Across the county some pastors are calling for a split in the United Methodist Church over gay marriage
Across the county some pastors are calling for a split in the United Methodist Church over gay marriage. But the Holston Annual Conference made a statement of unity opposing a split in the church. Emily Stroud and Brian Holt
(WBIR-Knoxville) Same sex marriage is now legal in 19 states but many churches reject gay marriage on moral grounds.
Last month, some pastors across the country called for a split in the United Methodist Church over the issue.
A regional meeting of United Methodist Church leaders just wrapped up with about 900 churches represented. That includes the churches here in East Tennessee. The Holston Annual Conference made a statement of unity opposing a split in the church.

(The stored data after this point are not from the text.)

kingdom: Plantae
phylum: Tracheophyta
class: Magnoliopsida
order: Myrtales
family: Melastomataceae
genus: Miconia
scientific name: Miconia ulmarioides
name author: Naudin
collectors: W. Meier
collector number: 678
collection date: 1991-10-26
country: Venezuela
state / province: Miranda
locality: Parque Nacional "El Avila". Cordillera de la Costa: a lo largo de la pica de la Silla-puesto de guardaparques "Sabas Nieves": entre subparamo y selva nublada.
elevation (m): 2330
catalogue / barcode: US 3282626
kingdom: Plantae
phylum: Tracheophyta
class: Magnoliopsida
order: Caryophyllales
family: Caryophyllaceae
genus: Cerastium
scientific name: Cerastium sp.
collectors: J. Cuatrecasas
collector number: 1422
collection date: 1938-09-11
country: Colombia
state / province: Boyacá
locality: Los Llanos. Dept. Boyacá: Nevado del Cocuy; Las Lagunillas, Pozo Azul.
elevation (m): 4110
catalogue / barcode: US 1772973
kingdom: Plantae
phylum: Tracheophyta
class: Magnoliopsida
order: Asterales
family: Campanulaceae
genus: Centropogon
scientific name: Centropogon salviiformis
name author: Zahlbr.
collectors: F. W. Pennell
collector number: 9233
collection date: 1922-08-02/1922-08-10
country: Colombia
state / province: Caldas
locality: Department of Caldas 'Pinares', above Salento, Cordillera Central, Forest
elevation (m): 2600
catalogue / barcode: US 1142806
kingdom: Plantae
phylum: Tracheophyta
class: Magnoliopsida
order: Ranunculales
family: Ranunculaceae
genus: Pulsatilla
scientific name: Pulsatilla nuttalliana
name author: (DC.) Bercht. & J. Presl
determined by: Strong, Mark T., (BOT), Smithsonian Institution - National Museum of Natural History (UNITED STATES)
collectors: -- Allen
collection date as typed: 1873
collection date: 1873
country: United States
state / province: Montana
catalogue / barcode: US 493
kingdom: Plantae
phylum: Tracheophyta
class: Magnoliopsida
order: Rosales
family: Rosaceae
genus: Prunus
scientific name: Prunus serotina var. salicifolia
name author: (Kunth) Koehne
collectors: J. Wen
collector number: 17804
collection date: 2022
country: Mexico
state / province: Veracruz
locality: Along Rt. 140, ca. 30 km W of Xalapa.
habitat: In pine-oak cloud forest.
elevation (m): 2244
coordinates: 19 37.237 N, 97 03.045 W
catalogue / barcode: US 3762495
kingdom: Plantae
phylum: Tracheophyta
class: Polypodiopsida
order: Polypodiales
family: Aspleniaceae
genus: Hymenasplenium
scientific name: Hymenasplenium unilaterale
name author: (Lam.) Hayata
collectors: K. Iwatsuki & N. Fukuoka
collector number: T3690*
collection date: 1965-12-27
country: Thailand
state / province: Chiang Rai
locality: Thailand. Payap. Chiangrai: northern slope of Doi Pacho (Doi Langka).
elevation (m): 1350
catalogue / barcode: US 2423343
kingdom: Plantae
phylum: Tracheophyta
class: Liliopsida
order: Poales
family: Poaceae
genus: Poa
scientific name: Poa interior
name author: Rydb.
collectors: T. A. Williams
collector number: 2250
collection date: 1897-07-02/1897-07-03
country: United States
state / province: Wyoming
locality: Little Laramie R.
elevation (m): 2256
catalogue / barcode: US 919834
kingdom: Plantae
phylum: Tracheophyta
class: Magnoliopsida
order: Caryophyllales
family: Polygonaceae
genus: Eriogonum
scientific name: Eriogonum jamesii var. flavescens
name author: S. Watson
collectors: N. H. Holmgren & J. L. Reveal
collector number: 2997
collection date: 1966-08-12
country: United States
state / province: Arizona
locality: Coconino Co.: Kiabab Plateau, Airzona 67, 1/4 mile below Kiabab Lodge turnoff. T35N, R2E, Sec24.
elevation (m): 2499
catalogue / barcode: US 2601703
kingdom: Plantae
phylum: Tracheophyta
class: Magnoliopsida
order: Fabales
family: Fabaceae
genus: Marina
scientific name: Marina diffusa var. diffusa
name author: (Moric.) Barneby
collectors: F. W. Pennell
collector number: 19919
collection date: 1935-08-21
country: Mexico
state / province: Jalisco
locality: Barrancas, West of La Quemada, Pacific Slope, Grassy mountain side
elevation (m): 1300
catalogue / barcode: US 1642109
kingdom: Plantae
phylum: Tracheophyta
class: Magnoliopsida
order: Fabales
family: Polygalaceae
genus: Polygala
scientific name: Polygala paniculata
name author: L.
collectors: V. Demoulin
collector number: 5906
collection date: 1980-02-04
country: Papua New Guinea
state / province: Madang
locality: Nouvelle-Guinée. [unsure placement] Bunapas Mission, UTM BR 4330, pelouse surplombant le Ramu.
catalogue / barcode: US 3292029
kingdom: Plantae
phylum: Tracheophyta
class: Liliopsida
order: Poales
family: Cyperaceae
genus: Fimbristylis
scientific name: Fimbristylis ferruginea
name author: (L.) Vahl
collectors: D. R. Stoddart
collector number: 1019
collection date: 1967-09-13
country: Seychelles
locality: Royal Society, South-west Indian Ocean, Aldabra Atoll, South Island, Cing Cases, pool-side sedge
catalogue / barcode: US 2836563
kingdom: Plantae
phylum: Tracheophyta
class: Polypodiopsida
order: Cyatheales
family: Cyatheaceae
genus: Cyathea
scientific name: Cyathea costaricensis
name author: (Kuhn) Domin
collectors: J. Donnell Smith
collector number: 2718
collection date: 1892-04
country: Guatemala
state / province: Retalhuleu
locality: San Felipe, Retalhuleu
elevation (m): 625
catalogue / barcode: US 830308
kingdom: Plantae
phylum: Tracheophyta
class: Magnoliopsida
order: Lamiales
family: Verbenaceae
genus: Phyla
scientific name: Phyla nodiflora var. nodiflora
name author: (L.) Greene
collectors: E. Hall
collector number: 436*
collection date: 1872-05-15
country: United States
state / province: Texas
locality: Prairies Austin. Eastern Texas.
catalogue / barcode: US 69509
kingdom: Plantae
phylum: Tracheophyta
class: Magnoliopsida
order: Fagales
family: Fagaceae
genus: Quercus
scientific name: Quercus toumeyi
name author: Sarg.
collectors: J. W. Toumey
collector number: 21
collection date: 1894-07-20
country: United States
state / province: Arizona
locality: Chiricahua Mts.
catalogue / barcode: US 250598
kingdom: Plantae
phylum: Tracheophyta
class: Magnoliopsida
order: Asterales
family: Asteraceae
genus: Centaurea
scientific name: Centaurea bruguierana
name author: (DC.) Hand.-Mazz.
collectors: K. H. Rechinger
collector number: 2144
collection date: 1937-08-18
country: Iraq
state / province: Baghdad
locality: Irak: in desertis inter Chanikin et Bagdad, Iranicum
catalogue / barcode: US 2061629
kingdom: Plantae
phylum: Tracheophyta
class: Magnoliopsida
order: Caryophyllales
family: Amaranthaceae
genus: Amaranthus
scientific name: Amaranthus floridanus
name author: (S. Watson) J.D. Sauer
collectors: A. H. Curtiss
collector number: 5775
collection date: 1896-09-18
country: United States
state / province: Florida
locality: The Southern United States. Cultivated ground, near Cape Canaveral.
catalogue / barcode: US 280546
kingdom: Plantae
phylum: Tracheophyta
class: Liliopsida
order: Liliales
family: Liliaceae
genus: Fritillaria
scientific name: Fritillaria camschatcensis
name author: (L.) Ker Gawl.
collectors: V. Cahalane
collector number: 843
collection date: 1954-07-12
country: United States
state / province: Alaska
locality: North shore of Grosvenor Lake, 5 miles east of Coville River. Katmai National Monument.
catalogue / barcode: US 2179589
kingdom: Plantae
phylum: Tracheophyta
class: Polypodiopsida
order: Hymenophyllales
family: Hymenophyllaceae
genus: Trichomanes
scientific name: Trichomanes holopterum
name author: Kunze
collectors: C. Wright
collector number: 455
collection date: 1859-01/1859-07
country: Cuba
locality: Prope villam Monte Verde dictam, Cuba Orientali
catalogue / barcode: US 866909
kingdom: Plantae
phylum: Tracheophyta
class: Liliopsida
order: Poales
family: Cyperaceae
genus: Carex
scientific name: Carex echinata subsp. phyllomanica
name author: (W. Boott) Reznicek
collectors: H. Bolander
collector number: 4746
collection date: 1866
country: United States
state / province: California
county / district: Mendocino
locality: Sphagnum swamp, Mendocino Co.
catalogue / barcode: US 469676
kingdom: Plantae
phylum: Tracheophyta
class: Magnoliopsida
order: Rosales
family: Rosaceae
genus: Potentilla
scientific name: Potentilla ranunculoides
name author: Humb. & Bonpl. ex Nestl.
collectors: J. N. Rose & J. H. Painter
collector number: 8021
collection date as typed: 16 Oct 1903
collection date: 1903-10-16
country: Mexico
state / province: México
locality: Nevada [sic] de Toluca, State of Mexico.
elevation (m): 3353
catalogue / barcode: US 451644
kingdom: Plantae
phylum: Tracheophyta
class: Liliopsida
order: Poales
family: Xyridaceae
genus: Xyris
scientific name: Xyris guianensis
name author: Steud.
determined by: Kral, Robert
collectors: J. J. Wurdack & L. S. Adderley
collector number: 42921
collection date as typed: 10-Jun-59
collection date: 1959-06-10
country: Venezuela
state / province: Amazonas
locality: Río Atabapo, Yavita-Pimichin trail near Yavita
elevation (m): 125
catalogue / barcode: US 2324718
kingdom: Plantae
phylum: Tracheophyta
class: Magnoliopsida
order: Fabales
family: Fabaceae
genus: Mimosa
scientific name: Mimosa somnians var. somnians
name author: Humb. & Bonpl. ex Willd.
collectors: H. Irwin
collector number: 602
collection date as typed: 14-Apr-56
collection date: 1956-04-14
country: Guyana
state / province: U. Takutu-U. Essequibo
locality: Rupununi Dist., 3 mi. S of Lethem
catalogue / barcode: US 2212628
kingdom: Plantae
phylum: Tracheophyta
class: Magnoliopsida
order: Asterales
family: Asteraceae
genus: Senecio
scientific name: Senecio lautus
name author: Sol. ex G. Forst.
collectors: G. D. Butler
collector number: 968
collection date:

"We affirmed our unity in Jesus Christ. And though we may differ on a lot of different subjects we won't let those differences divide us," Rev. Nathan Malone said.
Reverend Nathan Malone is the Knoxville District Superintendent.
"When we are at our best in the United Methodist Church and really as Christians everywhere we don't let our differences divide us. We're willing to talk but we're willing to stay together even as we have difference on whatever issues," he said.
The Book Of Discipline outlines the church's beliefs. It says the practice of homosexuality is incompatible with Christian teaching and it does not allow ministers to conduct same sex unions.
"And yet we also affirm that every person is of sacred worth and therefore to be loved and to be accepted and so we try to focus there," he said. "This is just one issue among many at which conversations are happening on a local church level as well as a national level all the time."
Reverend Malone says Methodists are open to conversation with those who don't agree.
"We have differences among us and that's a good thing. The key is that we not let our difference divide us."
The United Methodist General Conference is the only entity that speaks for the entire church and it meets only every four years. So 2016 is the earliest the church could officially affirm or change its stand.
The United Methodist Church is the third largest Christian denomination in the U.S. Only the Catholic and Baptist churches claim more members.